Menurut Hardjowigeno (1985), pH tanah penting untuk menentukan mudah tidaknya unsur hara diserap tanaman, menunjukkan kemungkinan adanya unsur-unsur beracun dan dapat mempengaruhi perkembangan mikroorganisme. Pada umumnya unsur hara mudah diserap akar tanaman pada pH netral.


b. Kapasitas Tukar Kation (KTK).
Kapasitas tukar kation (KTK) adalah kemampuan koloid tanah untuk menyerap dan mempertukarkan kation. Kapasitas tukar kation dari berbagai tanah sangat beragam, bahkan tanah yang sejenis dapat berada dalam kapasitas tukar kation (Hakim at al., 1986).
Kapasitas tukar kation merupakan sifat kimia yang erat hubungannya dengan kesuburan tanah. Tanah-tanah dengan KTK tinggi mampu menyerap dan menyediakan unsur hara lebih baik dari pada tanah dengan KTK rendah. Hal ini disebabkan karena unsur-unsur hara yang terdapat dalam kompleks jerapan koloid tersebut tidak hilang tercuci oleh air (Hardjowigeno, 1987).

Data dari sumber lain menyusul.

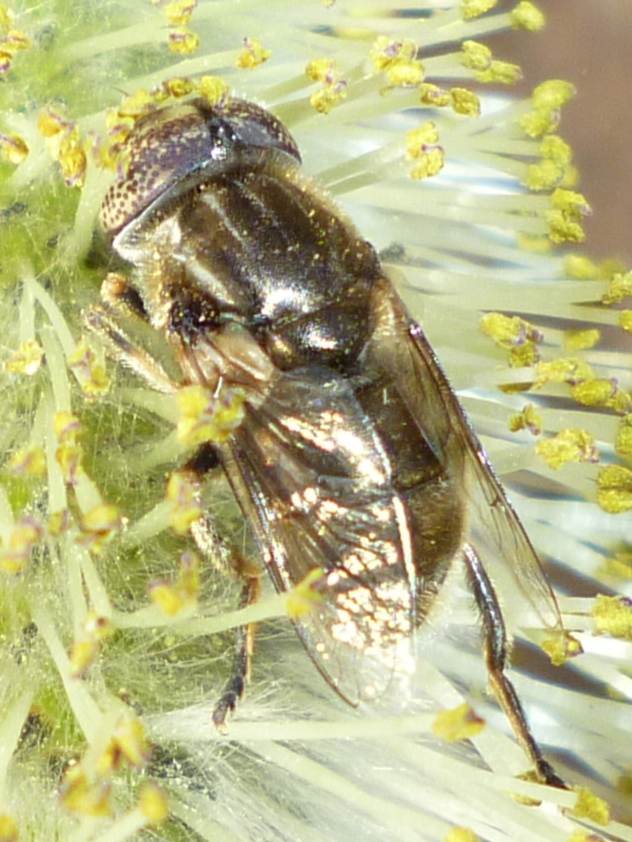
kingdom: Animalia
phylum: Arthropoda
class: Insecta
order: Diptera
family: Syrphidae
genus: Eristalinus
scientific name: Eristalinus aeneus
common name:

5. Ketersediaan Unsur Hara (n)
Menurut CRS/FAO (1983), ada beberapa faktor yang mempengaruhi ketersediaan unsur hara bagi tanaman, yaitu 1) jumlah hara yang terdapat di dalam tanah, 2) bentuk hara tersedia, dan ukuran kemampuan tanah menyediakan hara bagi tanaman 3) kemampuan sistem vegetasi tanah untuk mensuplai hara selama periode akhir dari tanaman penutup.
Pertumbuhan tanaman sangat dipengaruhi oleh ketersediaan unsur hara didalam tanah. Unsur hara makro dan mikro harus berada dalam keadaan seimbang. Sisa tanaman juga akan menambah ketersediaan unsur hara bagi tanaman. Keberadaan bahan organik di dalam tanah akan menunjang aktivitas mikroorganisme tanah, sehingga tanah akan menjadi subur dan unsur hara yang diperlukan oleh tanaman akan menjadi tersedia. Dengan demikian, maka tanaman akan dapat tumbuh dengan baik (Hardjowigeno, 1987).



6. Salinitas (x)

Salinitas adalah tingkat keracunan tanah yang disebabkan karena tingginya kadar garam terlarut dalam tanah yang dipengaruhi oleh pasang surut dan intrusi air laut. Pengaruh salinitas terhadap pertumbuhan tanaman dapat berpengaruh secara langsung atau tidak langsung. Pengaruh langsung terhadap petumbuhan tanaman diakibatkan oleh tingginya konsentrasi garam yang terdapat pada tanah terutama garam NaCl dan karena tingginya potensial osmotik larut tanah. Sedangkan pengaruh tidak langsung adalah karena pengaruh buruknya terhadap sifat fisika dan kimia tanah (Departemen Pertanian, 1997).
Menurut Sitorus (1985), salinitas ditunjukkan oleh daya hantar listrik (DHL) ekstrak tanah dalam mili-mhos/cm pada 25 oC. Salinitas diukur pada lapisan tanah 30 cm teratas, atau air tanah yang ada pada kedalaman 30 cm. Pengaruh salinitas terhadap tanaman dapat diabaikan jika DHL kurang dari 4 mmhos/cm, sedangkan DHL 16 mmhos/cm adalah bersifat merusak.

7. Topografi (s)
Menurut Hakim at al., (1986), bahwa topografi sangat mempengaruhi kondisi drainase dan permukaan air. Akumulasi bahan organik biasanya terjadi jika keadaan drainase tanah jelek, sehingga tanah yang kekurangan oksigen pada kondisi ini akan mengawetkan bahan organik, terutama jika air tergenang. Pada daerah yang kemiringannya besar sering terjadi erosi tanah secara terus menerus sehingga subsoil akan muncul kepermukaan tanah. Akibatnya tanah-tanah pada kemiringan yang besar akan memiliki solum yang tipis, kandungan bahan organik yang rendah bila dibandingkan dengan tanah-tanah bergelombang dan datar.
Topografi mempengaruhi perkembangan pembentukan propil tanah yaitu jumlah curah hujan terabsorpsi dan penyimpanan dalam tanah, tingkat perpindahan tanah bagian atas oleh erosi dan juga gerakan bahan-bahan dalam suspensi atau larutan dari suatu tempat ketempat lain. Faktor topografi yang di nilai adalah tingkat kecuraman lereng, karena terdapatnya perbedaan penting dalam syarat-syarat pengelolaan tanah untuk tanaman tertentu pada tingkat kecuraman yang berbeda (Darmawijaya, 1990).